_PAGE EXTRACT_.
The government must be consistent in its opposition to all forms of religious fundamentalism and obscurantism, majority and minority. Most religious fundamentalists, of every faith, have discriminated against women. If one major faith denies women rights to maintenance, another discriminates in inheritance and against widows. The government must demonstrate the courage to enable voluntary access of all to a gender-just common civil code.

In his first term, Prime Minister Manmohan Singh constituted a committee chaired by Justice Sachar to investigate into conditions of Muslims, and with painstaking empirical detail, the committee established that on most socio-economic parameters, Muslims stand on par with disadvantaged Dalits. Despite this, the government has not crafted a strategy to redress this enormous injustice comprehensively. A paramount priority of the government must be to enable an estimated 140 million disadvantaged citizens to advance in education, healthcare and employment.

_LISTED RECORDS_.
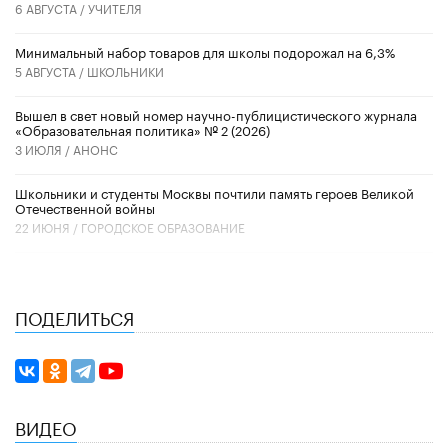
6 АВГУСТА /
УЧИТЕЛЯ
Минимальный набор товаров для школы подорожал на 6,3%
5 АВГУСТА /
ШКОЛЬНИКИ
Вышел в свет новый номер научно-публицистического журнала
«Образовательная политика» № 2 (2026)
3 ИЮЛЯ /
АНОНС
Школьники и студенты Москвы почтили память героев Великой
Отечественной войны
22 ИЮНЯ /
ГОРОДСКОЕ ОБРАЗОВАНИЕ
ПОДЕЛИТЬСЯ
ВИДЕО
...
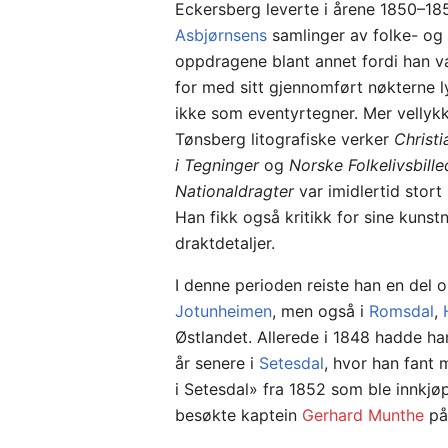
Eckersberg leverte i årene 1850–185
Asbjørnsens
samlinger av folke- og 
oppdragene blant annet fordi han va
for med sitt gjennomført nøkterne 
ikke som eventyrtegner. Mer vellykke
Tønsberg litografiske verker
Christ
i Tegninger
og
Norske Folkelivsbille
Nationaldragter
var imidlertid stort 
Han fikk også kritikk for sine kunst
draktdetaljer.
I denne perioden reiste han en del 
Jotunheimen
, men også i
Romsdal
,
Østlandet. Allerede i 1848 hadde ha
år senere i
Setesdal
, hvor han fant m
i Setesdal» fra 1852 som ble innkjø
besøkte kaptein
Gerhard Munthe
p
---
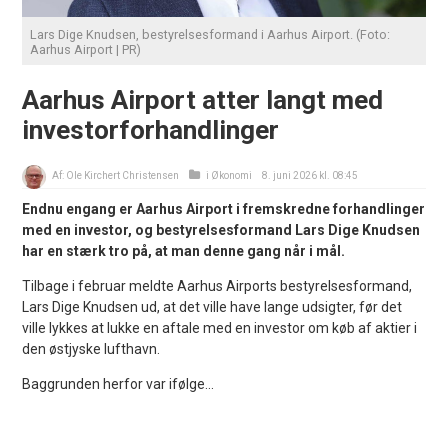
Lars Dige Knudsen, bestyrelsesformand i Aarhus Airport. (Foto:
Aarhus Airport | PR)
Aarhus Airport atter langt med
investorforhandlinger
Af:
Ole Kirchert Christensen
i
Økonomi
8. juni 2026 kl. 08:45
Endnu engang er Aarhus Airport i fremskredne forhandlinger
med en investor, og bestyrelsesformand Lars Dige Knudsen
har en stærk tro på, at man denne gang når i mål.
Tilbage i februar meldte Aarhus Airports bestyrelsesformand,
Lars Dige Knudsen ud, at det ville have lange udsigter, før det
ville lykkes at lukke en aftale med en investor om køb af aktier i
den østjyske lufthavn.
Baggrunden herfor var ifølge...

_TASK OBJECTIVE_. Continue the commentary on the government's duties toward women and disadvantaged Muslims, picking up after its final sentence.

_EXPECTED OUTPUT_.
The government must also redeem its unfulfilled promise to enact a law to prevent mass communal crimes. In communal pogroms such as in Delhi in 1984 and Gujarat in 2002, many public officials were guilty of complicity in mass crimes by simply failing to act effectively and promptly in controlling the violence. It is difficult to prosecute people in command responsibility like Chief Minister Narendra Modi for their manifest crimes against humanity, because failing to act is not explicitly designated a crime. Minorities in India can feel safe only by a law which holds governments and officials directly accountable to protect citizens from communal and caste violence, and penalises them for wanton failures to act.

Governments have also been partisan in extending rehabilitation to survivors of communal violence, again based on their ethnicity and faith. The law therefore must ensure a right to relief and rehabilitation for all survivors of communal, ethnic and caste violence on standards and levels which are binding on every government, regardless of who are the victims of the violence. The core principle of rehabilitation should be that the State government must ensure that survivors are restored at least to the situation they were in before the riots, and preferably better off.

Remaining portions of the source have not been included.